I like to run road and trail races.  They’re the perfect sort of semi-social physical activity that gets me out and about, in the presence of people who also like being out and about, without requiring any deep discussion or idle chit-chat.  It’s basically people-watching, but in motion, plus I typically get a t-shirt and a banana out of it.

The point is, I witness a lot of different strategies for dealing with difficult experiences: people who keep their head down and watch their feet, people who ask each other what’s coming up ahead, people who need headphones or earbuds to distract them from the run.  People who run alone or with their children, their friends, their partners.

I hear a lot of advice among runners, a lot of kind encouragement and some less kind.  I love that runners are so willing to tell strangers, “Great job!” and “You got this!”  I don’t always feel so positively about how some runners chivvy their partners or their children into continuing when they’re obviously uncomfortable.

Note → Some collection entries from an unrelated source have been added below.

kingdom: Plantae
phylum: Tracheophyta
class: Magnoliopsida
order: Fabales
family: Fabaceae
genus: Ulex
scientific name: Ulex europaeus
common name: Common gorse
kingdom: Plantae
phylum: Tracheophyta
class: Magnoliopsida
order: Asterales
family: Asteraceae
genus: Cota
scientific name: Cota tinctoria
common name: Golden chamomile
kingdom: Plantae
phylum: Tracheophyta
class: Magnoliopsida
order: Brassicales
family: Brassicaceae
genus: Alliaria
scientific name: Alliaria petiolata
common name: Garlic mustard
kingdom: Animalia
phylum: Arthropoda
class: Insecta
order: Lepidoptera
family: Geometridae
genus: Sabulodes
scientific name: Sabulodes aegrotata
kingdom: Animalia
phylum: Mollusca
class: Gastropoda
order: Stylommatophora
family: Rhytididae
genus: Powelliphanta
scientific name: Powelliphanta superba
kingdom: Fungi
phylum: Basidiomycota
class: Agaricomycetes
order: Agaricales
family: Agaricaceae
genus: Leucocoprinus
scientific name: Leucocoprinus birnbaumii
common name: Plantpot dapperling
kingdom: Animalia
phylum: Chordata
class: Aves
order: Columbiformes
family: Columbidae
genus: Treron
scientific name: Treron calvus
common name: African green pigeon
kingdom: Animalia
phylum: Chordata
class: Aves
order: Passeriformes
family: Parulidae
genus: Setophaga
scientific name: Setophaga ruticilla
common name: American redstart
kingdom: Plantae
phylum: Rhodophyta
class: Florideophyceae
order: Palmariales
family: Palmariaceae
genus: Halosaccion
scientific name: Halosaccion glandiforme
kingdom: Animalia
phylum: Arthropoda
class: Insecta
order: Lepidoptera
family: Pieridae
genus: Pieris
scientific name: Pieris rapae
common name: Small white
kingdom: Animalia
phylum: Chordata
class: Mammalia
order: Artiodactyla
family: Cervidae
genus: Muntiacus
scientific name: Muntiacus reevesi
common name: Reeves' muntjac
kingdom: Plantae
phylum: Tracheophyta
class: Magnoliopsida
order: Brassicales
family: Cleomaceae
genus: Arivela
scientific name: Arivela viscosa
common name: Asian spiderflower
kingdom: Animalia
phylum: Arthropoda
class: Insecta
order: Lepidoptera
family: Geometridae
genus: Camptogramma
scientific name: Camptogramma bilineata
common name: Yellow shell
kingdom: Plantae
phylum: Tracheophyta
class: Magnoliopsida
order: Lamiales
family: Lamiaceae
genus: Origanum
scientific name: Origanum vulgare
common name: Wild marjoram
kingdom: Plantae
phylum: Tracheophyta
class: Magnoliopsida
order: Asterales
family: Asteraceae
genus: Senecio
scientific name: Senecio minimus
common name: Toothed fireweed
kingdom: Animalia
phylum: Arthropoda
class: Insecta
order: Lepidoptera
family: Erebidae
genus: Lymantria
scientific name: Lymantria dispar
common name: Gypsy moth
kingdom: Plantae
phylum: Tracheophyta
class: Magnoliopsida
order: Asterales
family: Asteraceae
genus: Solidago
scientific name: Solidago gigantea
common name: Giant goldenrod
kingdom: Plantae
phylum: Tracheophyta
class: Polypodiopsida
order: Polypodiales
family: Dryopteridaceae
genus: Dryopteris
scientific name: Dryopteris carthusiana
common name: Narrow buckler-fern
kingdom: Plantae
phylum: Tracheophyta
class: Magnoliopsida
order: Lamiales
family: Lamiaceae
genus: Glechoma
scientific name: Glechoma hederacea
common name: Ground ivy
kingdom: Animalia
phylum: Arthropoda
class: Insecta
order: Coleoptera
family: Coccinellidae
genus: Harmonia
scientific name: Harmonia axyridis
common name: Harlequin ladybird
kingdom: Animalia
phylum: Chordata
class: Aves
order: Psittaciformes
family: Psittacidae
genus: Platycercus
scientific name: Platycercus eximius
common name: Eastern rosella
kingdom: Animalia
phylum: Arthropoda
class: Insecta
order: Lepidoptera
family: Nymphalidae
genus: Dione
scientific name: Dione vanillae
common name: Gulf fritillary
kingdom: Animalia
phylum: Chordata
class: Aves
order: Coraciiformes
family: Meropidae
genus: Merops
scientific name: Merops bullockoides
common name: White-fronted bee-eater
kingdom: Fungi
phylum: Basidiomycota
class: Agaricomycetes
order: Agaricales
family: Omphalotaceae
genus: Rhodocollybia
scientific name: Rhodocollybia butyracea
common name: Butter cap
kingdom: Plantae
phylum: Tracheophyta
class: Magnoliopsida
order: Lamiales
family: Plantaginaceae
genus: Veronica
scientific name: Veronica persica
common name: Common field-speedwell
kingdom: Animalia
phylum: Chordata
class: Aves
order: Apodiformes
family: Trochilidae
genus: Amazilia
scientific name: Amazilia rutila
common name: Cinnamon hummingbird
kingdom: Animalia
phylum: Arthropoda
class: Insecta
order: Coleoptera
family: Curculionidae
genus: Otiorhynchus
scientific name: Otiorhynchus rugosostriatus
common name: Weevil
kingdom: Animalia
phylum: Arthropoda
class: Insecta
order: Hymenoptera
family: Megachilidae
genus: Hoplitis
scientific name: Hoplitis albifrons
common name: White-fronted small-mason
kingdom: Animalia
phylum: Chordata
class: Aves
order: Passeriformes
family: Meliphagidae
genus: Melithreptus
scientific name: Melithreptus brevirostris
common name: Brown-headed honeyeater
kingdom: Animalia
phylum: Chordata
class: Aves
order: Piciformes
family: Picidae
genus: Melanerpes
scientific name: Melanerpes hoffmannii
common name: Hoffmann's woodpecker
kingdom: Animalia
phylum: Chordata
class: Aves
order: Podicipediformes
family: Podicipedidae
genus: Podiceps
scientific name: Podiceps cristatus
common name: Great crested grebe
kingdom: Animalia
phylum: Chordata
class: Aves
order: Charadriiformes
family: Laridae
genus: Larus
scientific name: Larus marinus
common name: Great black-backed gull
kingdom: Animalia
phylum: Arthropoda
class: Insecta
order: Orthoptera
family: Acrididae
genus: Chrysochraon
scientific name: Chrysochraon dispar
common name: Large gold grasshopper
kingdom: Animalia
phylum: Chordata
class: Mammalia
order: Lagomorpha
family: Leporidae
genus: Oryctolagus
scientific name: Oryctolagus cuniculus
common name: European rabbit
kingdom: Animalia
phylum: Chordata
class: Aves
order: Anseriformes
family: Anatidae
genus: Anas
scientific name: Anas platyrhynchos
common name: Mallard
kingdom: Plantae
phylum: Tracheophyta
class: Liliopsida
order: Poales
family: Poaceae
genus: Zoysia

When you’re in distress, physical or mental, and someone tells you, “You just gotta push through,” I want you to stop and ask yourself: do I need to push through?  Are there any other options?  Maybe I just need to slow down, or take a rest.  Maybe I’m in distress because my body is warning me it can’t “just push through.”  Or maybe it can, but at what cost?

What are the consequences of stopping as opposed to continuing on, and is there a middle ground?

If you’re running for your life, you’d better push through.  But if you’re running for a free banana or a good race photo, maybe it’s worth taking a breather, and being able to run another race instead of killing yourself just to say you finished this one.